Icera, which announced recently that it would be recruiting a further 75 software engineers at its newly established Cambridge base to quench its “insatiable thirst for software programmers,” will see its technology take the performance of HSDPA (High-Speed Downlink Packet Access) up to the standards of its wired counterpart.
After its first product on the market decimated the competition, including mobile giant, Qualcomm’s yet-to-be-released ‘next generation’ unit, the company says it is confident about its future place in mobile internet.
“There is stiff competition in the market, with big players like Qualcomm, Broadcom and Ericsson Mobile Platforms, but I see us in the top two or three within five years,” said co-founder and CTO, Steve Allpress.
The fabless semiconductor firm, which was founded in Bristol by a team including Stan Boland, one-time CEO of Acorn and founder of Element 14, designs cellular chipsets and software aimed at making mobile internet perform well enough to deserve the ‘broadband’ moniker.
The company, which operates bases in Cambridge, Bristol and the South of France, plans to take the HSDPA market by storm, generating a significant increase in transfer speeds, enabling the technology to compete with existing wired connections.
It said that the move to ramp up its operations in the East of England was driven by the need to recruit an increasing number of staff able to cope with the advanced technology it is developing.
“Our silicon team is based in Bristol with our software programmers here in Cambridge,” said Allpress. “But as the scale of the company changed, we developed an insatiable need for software programmers, and Cambridge provides a wealth of brainpower in that area.

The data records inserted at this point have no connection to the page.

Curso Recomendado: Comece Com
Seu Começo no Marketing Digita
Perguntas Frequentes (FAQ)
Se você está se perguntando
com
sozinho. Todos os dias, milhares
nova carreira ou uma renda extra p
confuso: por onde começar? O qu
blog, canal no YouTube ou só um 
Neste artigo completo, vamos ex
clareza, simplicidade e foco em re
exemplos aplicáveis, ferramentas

“Our software allows us to be more aggressive with the performance of the wireless-algorithm specific processors, allowing a level of productivity which is not usually possible.”
Icera said that its current product, embedded on a datacard shipped by Softbank, formerly Vodafone Japan, generates 48 per cent better performance than other products on the market, including the widely publicised Huawei unit being pushed by O2 and 3, among others.
Ironically, Chinese company Huawei is looking to set up a Cambridge scouting base to look out for new technologies.
Allpress said: “We are set to release a USB HSDPA modem, which with an embedded antenna has a much higher form factor than existing products on the market. We expect it to ship in the millions.
“You will see lots of these on the market in the near future, including the same technology embedded in laptops, in the same way that computers are shipped with WiFi. And we expect to be a dominant player.
“Aside from the current pipeline of HSDPA-plus products, we are also working on LTE (long term evolution), which aims to generate download speeds of 100 Mbits per second.”
Icera has just completed its fourth round of fundraising bringing the total attracted by the firm to a cool $140m, a sum which it says will see it through to an IPO planned for 2009.
While details of the newest round were not disclosed, previous cash has come from, among others Hermann Hauser and Amadeus.
The company employs 195 staff worldwide, with plans to increase the number to 275 by the end of next year.